Bottom Line: Saccharification of sea lettuce was considerably stimulated by the synergistic action of 45K cellulase and 210K ß-glucosidase.Our results indicate that 45K cellulase and 210K ß-glucosidase are the core components of the sea hare digestive system for efficient production of glucose from sea lettuce.These findings contribute important new insights into the development of biofuel processing biotechnologies from seaweed.

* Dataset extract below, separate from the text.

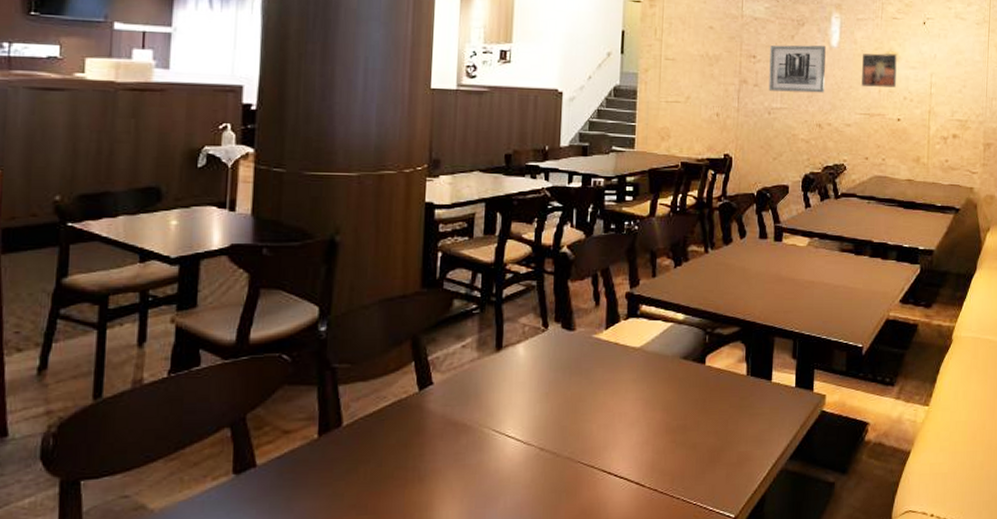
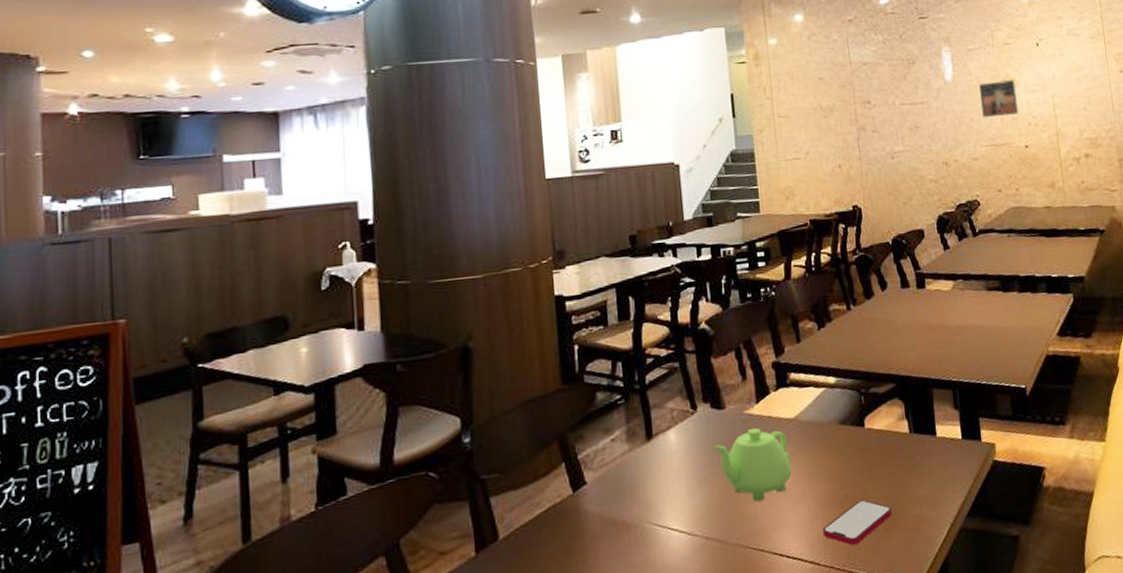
teakettle: none [559,352,632,421] -> present [714,427,792,502]
smartphone: none [651,431,720,473] -> present [822,499,892,546]
wall art: present [768,45,826,93] -> none [883,80,946,135]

View Article: PubMed Central - PubMed

Affiliation: Department of Biological Science and Technology, The University of Tokushima Graduate School, Tokushima, Japan. tsuji@bio.tokushima-u.ac.jp

ABSTRACT
Although many endo-ß-1,4-glucanases have been isolated in invertebrates, their cellulolytic systems are not fully understood. In particular, gastropod feeding on seaweed is considered an excellent model system for production of bioethanol and renewable bioenergy from third-generation feedstocks (microalgae and seaweeds). In this study, enzymes involved in the conversion of cellulose and other polysaccharides to glucose in digestive fluids of the sea hare (Aplysia kurodai) were screened and characterized to determine how the sea hare obtains glucose from sea lettuce (Ulva pertusa). Four endo-ß-1,4-glucanases (21K, 45K, 65K, and 95K cellulase) and 2 ß-glucosidases (110K and 210K) were purified to a homogeneous state, and the synergistic action of these enzymes during cellulose digestion was analyzed. All cellulases exhibited cellulase and lichenase activities and showed distinct cleavage specificities against cellooligosaccharides and filter paper. Filter paper was digested to cellobiose, cellotriose, and cellotetraose by 21K cellulase, whereas 45K and 65K enzymes hydrolyzed the filter paper to cellobiose and glucose. 210K ß-glucosidase showed unique substrate specificity against synthetic and natural substrates, and 4-methylumbelliferyl (4MU)-ß-glucoside, 4MU-ß-galactoside, cello-oligosaccharides, laminarin, and lichenan were suitable substrates. Furthermore, 210K ß-glucosidase possesses lactase activity. Although ß-glucosidase and cellulase are necessary for efficient hydrolysis of carboxymethylcellulose to glucose, laminarin is hydrolyzed to glucose only by 210K ß-glucosidase. Kinetic analysis of the inhibition of 210K ß-glucosidase by D-glucono-1,5-lactone suggested the presence of 2 active sites similar to those of mammalian lactase-phlorizin hydrolase. Saccharification of sea lettuce was considerably stimulated by the synergistic action of 45K cellulase and 210K ß-glucosidase. Our results indicate that 45K cellulase and 210K ß-glucosidase are the core components of the sea hare digestive system for efficient production of glucose from sea lettuce. These findings contribute important new insights into the development of biofuel processing biotechnologies from seaweed.